We know that the distance formula to find the distance between any two points with coordinates $\left( x,y \right)$ and $\left( x',y' \right)$ is given by
$d=\sqrt{{{(x-{x}')}^{2}}+{{(y-{y}')}^{2}}}$
Therefore, the distance between point $\left( 1,\lambda \right)$ and centre $\left( -\dfrac{5}{2},\dfrac{5}{2} \right)$ can be calculated using the distance formula as:
$d=\sqrt{{{\left( 1-\left( -\dfrac{5}{2} \right) \right)}^{2}}+{{\left( \lambda -\dfrac{5}{2} \right)}^{2}}}$
$d=\sqrt{{{\left( 1+\dfrac{5}{2} \right)}^{2}}+{{\left( \lambda -\dfrac{5}{2} \right)}^{2}}}.............\left( i \right)$
We know that the radius of the circle is given by $r=\sqrt{{{g}^{2}}+{{f}^{2}}-C}$ for the general circle ${{x}^{2}}+{{y}^{2}}+2gx+2fy+C=0$. So, for the circle, ${{x}^{2}}+{{y}^{2}}+5x-5y=0$ we have the radius as
$r=\sqrt{{{\left( \dfrac{5}{2} \right)}^{2}}+{{\left( -\dfrac{5}{2} \right)}^{2}}}.........\left( ii \right)$
Like we discussed in the above paragraph, for a tangent to be drawn from $\left( 1,\lambda \right)$, the distance $\left( d \right)$ between the point $\left( 1,\lambda \right)$ and the centre of the circle $\left( -\dfrac{5}{2},\dfrac{5}{2} \right)$ must be greater than the radius of the circle, i.e.
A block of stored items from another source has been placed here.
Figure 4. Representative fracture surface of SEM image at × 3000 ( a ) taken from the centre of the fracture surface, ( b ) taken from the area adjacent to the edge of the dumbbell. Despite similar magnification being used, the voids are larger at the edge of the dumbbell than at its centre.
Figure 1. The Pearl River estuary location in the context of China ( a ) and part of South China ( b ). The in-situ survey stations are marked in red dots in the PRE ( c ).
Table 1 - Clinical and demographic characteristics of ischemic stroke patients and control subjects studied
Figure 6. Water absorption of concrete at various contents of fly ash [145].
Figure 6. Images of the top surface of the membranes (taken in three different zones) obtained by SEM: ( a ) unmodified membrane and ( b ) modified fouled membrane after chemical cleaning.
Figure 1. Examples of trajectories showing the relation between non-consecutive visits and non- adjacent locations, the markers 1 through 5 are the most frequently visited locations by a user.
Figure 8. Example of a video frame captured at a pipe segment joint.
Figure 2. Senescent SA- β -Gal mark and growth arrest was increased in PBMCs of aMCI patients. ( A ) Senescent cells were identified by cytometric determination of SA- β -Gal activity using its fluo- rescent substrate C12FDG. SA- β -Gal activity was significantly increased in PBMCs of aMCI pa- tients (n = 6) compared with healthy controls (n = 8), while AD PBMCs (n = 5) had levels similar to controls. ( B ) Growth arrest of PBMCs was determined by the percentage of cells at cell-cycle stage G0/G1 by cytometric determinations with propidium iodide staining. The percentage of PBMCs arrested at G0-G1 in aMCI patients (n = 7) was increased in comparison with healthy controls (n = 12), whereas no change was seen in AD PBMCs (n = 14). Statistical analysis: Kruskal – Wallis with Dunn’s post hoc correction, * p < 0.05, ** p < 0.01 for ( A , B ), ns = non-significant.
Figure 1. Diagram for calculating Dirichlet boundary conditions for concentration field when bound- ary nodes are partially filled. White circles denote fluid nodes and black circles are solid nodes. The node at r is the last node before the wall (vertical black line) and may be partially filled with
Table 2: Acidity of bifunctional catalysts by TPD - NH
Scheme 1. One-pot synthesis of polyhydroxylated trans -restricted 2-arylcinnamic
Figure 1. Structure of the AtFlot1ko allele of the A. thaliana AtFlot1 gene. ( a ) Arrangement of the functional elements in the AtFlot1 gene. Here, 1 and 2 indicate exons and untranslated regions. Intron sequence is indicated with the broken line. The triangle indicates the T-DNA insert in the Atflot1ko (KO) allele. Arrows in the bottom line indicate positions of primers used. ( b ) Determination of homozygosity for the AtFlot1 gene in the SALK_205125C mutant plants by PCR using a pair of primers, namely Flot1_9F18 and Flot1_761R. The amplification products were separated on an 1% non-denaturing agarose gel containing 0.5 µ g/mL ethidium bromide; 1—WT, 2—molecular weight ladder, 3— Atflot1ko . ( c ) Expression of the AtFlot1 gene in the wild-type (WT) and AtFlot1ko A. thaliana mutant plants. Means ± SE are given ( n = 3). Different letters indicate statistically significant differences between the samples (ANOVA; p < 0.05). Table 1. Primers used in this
$d>r$or ${{d}^{2}}>{{r}^{2}}$
From $\left( i \right)$ and $\left( ii \right)$, substituting the values of $d$ and $r$, we get
${{\left( 1+\dfrac{5}{2} \right)}^{2}}+{{\left( \lambda -\dfrac{5}{2} \right)}^{2}}>{{\left( \dfrac{5}{2} \right)}^{2}}+{{\left( \dfrac{5}{2} \right)}^{2}}$
If we want no tangent to be drawn from this point, the distance $\left( d \right)$ between the point $\left( 1,\lambda \right)$ and the centre of the circle $\left( -\dfrac{5}{2},\dfrac{5}{2} \right)$ must be less than the radius of the circle. This means that
$dFrom \left( i \right) and \left( ii \right), substituting the values of d and r, we get \[{{\left( 1+\dfrac{5}{2} \right)}^{2}}+{{\left( \lambda -\dfrac{5}{2} \right)}^{2}}<{{\left( \dfrac{5}{2} \right)}^{2}}+{{\left( \dfrac{5}{2} \right)}^{2}}..............\left( iii \right)$
Solving this inequality, we get
${{\left( \dfrac{7}{2} \right)}^{2}}+{{\left( \lambda -\dfrac{5}{2} \right)}^{2}}<2{{\left( \dfrac{5}{2} \right)}^{2}}$
$\Rightarrow \dfrac{49}{4}+{{\lambda }^{2}}+\dfrac{25}{4}-5\lambda <2\times \dfrac{25}{4}$
$\Rightarrow \dfrac{49}{4}+{{\lambda }^{2}}+\dfrac{25}{4}-5\lambda <\dfrac{50}{4}$
$\Rightarrow {{\lambda }^{2}}-5\lambda +\dfrac{49+25-50}{4}<0$
$\Rightarrow {{\lambda }^{2}}-5\lambda +\dfrac{24}{4}<0$
$\Rightarrow {{\lambda }^{2}}-5\lambda +6<0$
$\Rightarrow {{\lambda }^{2}}-2\lambda -3\lambda +6<0$
$\Rightarrow \lambda \left( \lambda -2 \right)-3\left( \lambda -2 \right)<0$
$\Rightarrow \left( \lambda -3 \right)\left( \lambda -2 \right)<0$
$\Rightarrow \lambda \in \left( 2,3 \right)$
Or $2<\lambda <3............(iv)$
Hence from inequation $\left( iii \right)$ and inequation $\left( iv \right)$, both A and R are individually true and from (iii) R is the correct explanation of A.

Option (a) is the correct answer

Note: There is an alternate method to check if a point lies inside the circle or outside the circle. We just have to substitute the point in the equation of the circle. If the value obtained is negative, the point lies inside and if it is positive, it lies outside.